TASK TO COMPLETE: Whatever comes before the line containing "exposure_s: 1/33" stays out; transcribe that line and all that follow to the end of the records exactly, with no pictures.

(Records from a data collection)
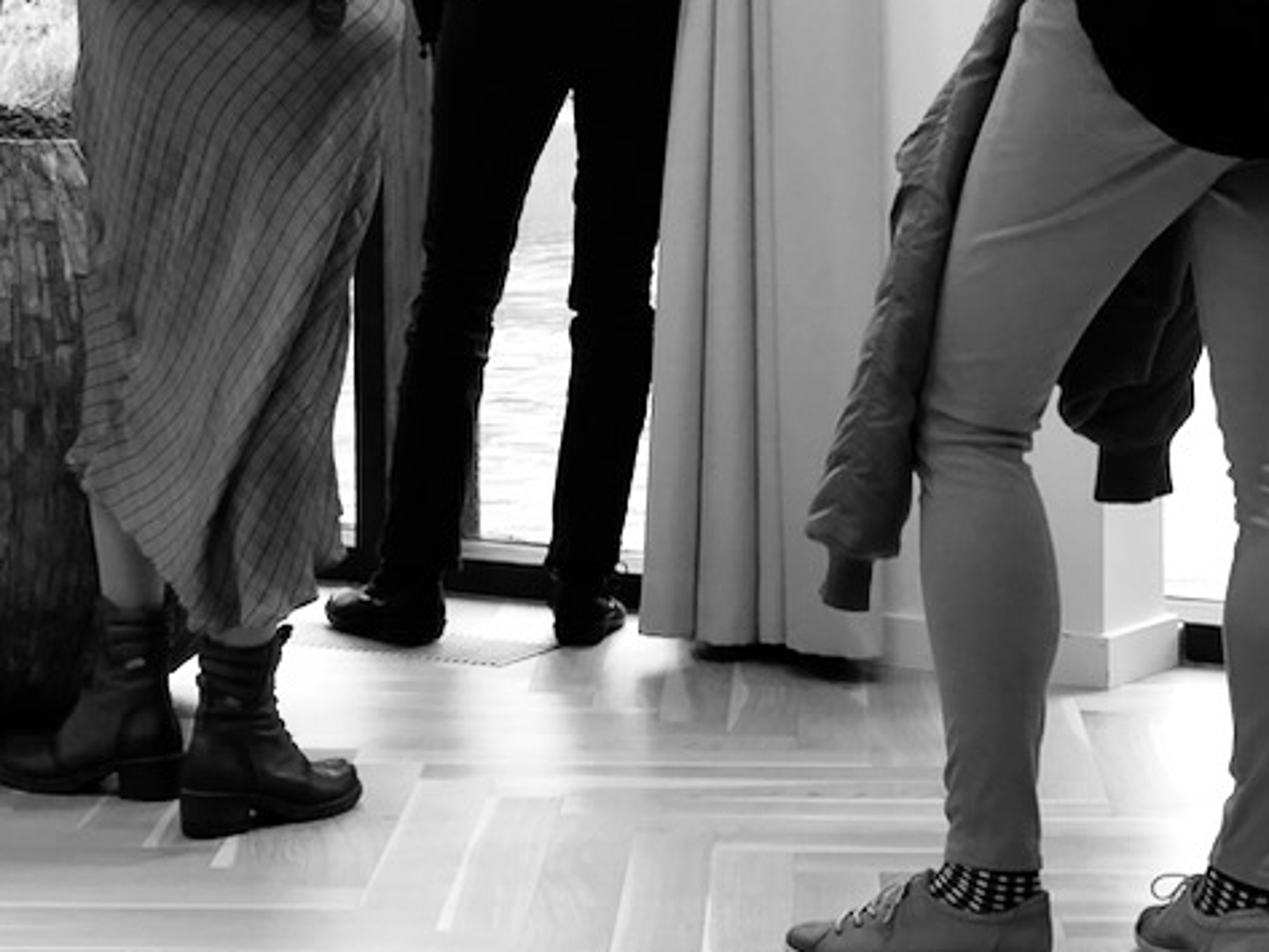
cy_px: 67
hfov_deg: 17.9
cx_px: 604
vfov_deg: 13.3
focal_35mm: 110
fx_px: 4034
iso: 100
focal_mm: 6
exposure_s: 1/33
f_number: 2.4
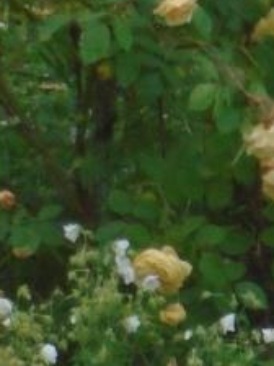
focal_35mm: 498
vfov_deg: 4.0
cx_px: 349
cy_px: 420
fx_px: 5256
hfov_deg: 3.0
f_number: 5.8
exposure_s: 1/80
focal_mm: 19.3
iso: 400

SOLUTION FOR THIS PROBLEM:
exposure_s: 1/33
f_number: 2.4
focal_35mm: 498
vfov_deg: 4.0
cx_px: 349
cy_px: 420
fx_px: 5256
hfov_deg: 3.0
f_number: 5.8
exposure_s: 1/80
focal_mm: 19.3
iso: 400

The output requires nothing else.